The U.S. Capitol building in Washington, D.C., U.S., on Sunday, Aug. 8, 2021. A $550 billion infrastructure bill that's key to President Biden's agenda cleared a procedural hurdle in the Senate but objections from at least one Republican could push final passage into next week. Photographer: Ting Shen/Bloomberg

(CNN) — The House’s overwhelming support of legislation that would make lynching a federal hate crime directly addresses the history of racism and bigotry in the US, the bill’s sponsor said.

Lawmakers passed the Emmett Till Anti-lynching Act on Monday in a 422-3 majority. A similar bill was first introduced by Democratic Rep. Bobby Rush of Illinois two years ago but was then blocked by the Senate in February 2020 following the murder of Ahmaud Arbery.

Anti-lynching legislation is not a new proposal on the House floor. Rush said there have been more than 200 attempts to pass federal anti-lynching law.

Rush said in a statement that the anti-lynching legislation will prosecute lynching “when a conspiracy to commit a hate crime results in death or serious bodily injury.” A perpetrator can receive a maximum of 30 years in prison under this act in addition to any other federal crimes the perpetrator might commit.

“Today is a day of enormous consequence for our nation,” Rush said. “By passing my Emmett Till Anti-lynching Act, the House has sent a resounding message that our nation is finally reckoning with one of the darkest and most horrific periods of our history, and that we are morally and legally committed to changing course.”

Only three Republican representatives voted against the bill: Andrew Clyde of Georgia, Thomas Massie of Kentucky and Chip Roy of Texas.

CNN reached out to Massie for comment Tuesday morning, but his office directed media to his explanation on Twitter.

He tweeted on Monday, “This bill expands current federal ‘hate crime’ laws. A crime is a crime, and all victims deserve equal justice. Adding enhanced penalties for ‘hate’ tends to endanger other liberties such as freedom of speech.”

Roy released a statement saying, “It simply raises the punishment for things that are already federal crimes, including those that are unrelated to lynching — such as gender identity — in an effort to advance a woke agenda under the guise of correcting racial injustice.”

The bill will now move to the Senate, where it will need to be passed before going to President Joe Biden’s desk for his signature.

The bill is named after Emmett Till, a Black boy from Mississippi who was brutally murdered by a group of White men for allegedly whistling at a White woman in 1955. Till’s mother Mamie Till Mobley held an open-casket funeral despite the unrecognizable look of her son’s body.
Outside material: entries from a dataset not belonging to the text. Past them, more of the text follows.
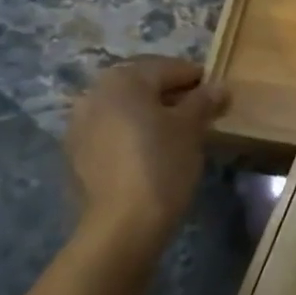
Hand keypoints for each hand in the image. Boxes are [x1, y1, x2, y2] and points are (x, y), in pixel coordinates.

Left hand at [65, 57, 228, 247]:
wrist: (122, 226)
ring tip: (176, 134)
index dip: (197, 79)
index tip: (217, 95)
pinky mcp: (76, 153)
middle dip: (171, 95)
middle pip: (143, 85)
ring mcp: (80, 123)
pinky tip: (150, 152)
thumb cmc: (162, 164)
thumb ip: (204, 101)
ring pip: (125, 108)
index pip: (169, 68)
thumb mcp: (191, 128)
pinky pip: (111, 131)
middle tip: (199, 114)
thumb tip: (219, 87)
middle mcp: (95, 92)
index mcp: (124, 78)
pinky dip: (131, 133)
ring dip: (150, 114)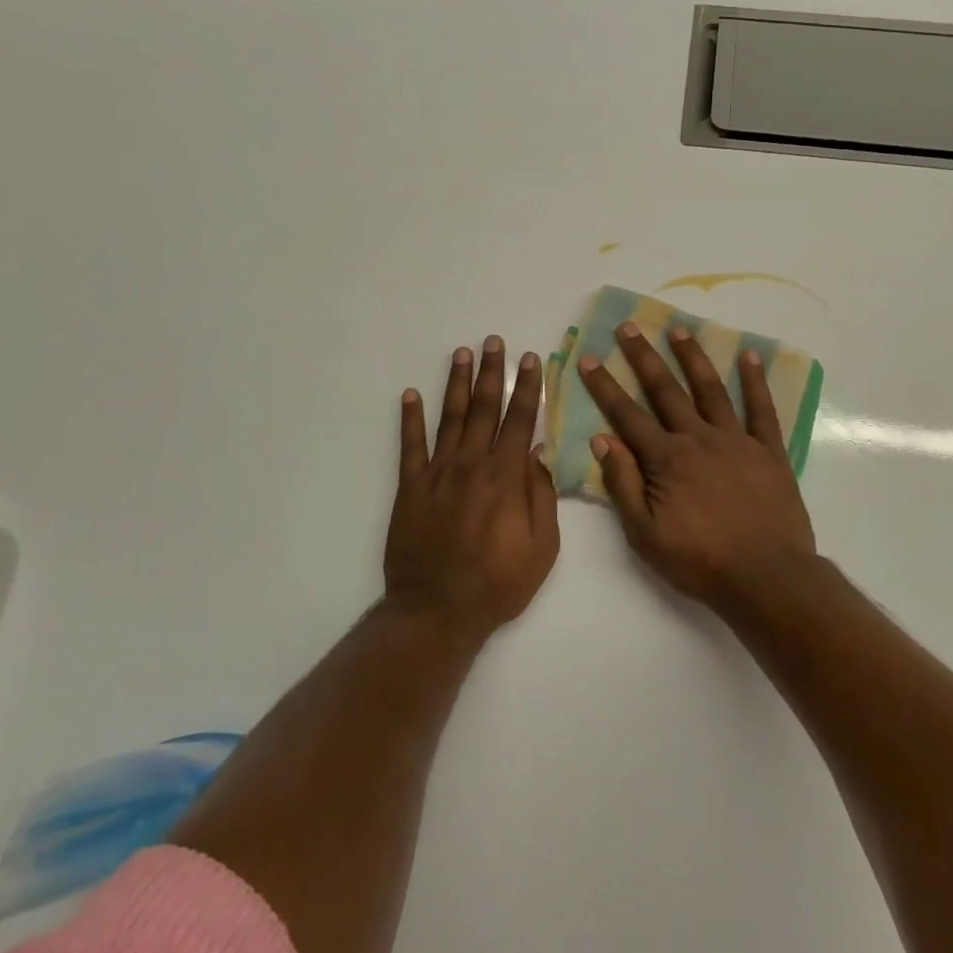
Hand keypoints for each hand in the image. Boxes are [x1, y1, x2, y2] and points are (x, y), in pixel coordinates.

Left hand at [384, 337, 560, 639]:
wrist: (437, 611)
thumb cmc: (498, 584)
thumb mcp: (542, 548)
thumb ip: (542, 497)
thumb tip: (537, 456)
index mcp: (505, 477)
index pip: (520, 420)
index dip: (527, 388)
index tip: (531, 359)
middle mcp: (471, 465)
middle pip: (484, 409)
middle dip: (492, 373)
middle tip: (494, 341)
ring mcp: (437, 473)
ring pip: (450, 418)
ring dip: (457, 384)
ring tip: (462, 354)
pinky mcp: (410, 488)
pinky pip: (410, 446)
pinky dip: (410, 419)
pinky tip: (410, 394)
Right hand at [578, 323, 815, 603]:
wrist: (767, 577)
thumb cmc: (700, 561)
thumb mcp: (645, 534)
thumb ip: (623, 485)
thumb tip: (602, 440)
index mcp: (666, 459)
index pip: (627, 415)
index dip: (605, 386)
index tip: (589, 358)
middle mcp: (698, 439)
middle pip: (665, 391)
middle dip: (643, 357)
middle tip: (628, 326)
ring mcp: (737, 441)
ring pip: (710, 390)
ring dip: (692, 358)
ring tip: (678, 330)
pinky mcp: (769, 451)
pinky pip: (761, 410)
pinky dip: (755, 382)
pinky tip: (749, 357)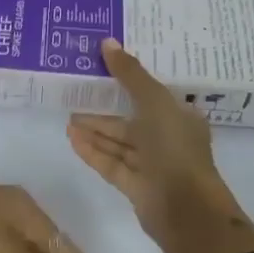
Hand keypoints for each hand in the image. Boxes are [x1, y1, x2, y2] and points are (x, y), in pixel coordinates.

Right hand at [68, 39, 253, 252]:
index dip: (130, 79)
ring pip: (119, 142)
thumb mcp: (154, 102)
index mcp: (180, 116)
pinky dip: (93, 150)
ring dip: (95, 129)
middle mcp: (167, 138)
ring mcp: (152, 164)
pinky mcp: (136, 186)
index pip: (152, 93)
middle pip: (131, 118)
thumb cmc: (175, 148)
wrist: (186, 210)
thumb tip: (107, 42)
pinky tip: (71, 137)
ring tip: (67, 115)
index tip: (104, 66)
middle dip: (105, 107)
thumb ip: (130, 74)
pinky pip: (111, 162)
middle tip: (76, 91)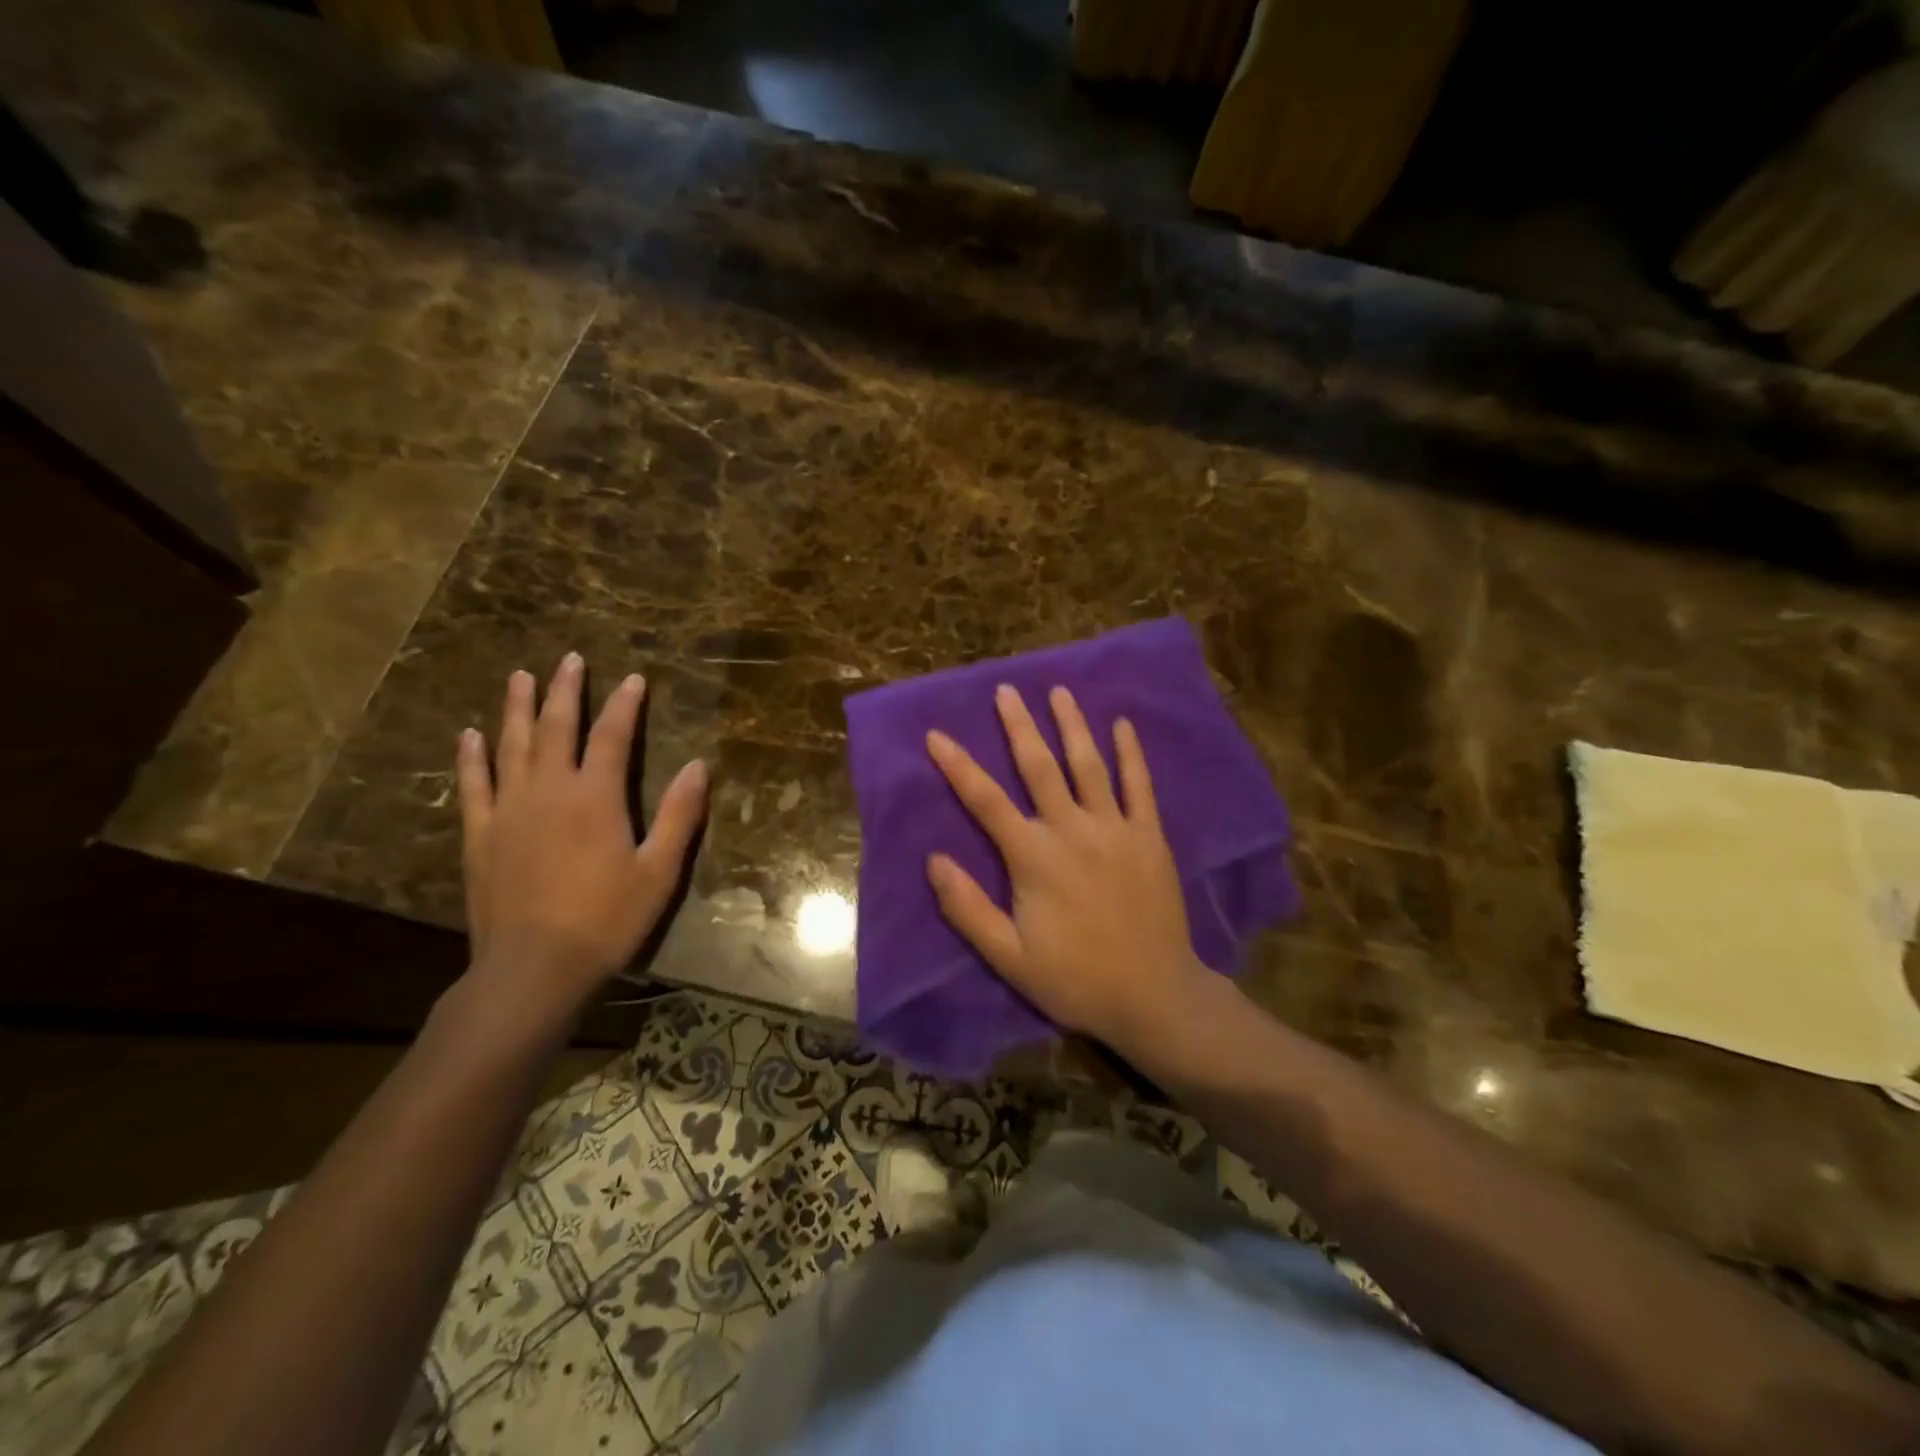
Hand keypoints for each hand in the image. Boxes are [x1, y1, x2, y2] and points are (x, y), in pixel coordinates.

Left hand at [456, 653, 707, 1027]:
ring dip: (516, 708)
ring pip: (510, 745)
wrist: (534, 967)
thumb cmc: (607, 919)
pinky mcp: (480, 835)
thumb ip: (679, 815)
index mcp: (595, 797)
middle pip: (555, 728)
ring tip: (519, 676)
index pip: (611, 736)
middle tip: (568, 659)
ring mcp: (508, 810)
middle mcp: (548, 790)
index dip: (624, 705)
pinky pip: (473, 785)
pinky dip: (471, 757)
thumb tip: (699, 766)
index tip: (632, 678)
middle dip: (564, 690)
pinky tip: (469, 735)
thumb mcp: (659, 870)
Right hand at [924, 683, 1206, 1054]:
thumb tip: (934, 859)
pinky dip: (1131, 754)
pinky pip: (1140, 786)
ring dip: (1071, 725)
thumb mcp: (1009, 957)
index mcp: (1034, 858)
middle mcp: (1073, 830)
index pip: (986, 801)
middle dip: (1019, 727)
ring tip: (1058, 691)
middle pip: (1040, 767)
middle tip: (1005, 690)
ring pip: (1089, 765)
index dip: (958, 766)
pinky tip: (1123, 725)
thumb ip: (969, 908)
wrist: (1154, 996)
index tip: (936, 734)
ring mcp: (1116, 829)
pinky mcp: (1150, 838)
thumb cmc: (1075, 979)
An image of Till’s body was featured in Jet magazine, a photo which Rush remembers vividly.

“That photograph shaped my consciousness as a Black man in America, changed the course of my life, and changed our nation,” Rush said.

Ollie Gordon, Till’s cousin, said in a statement: “I encourage the Senate to pass the bill and for President Biden to promptly sign it into law, so that those who have lost loved ones to lynchings and other hate crimes know that bigoted violence will not be tolerated.”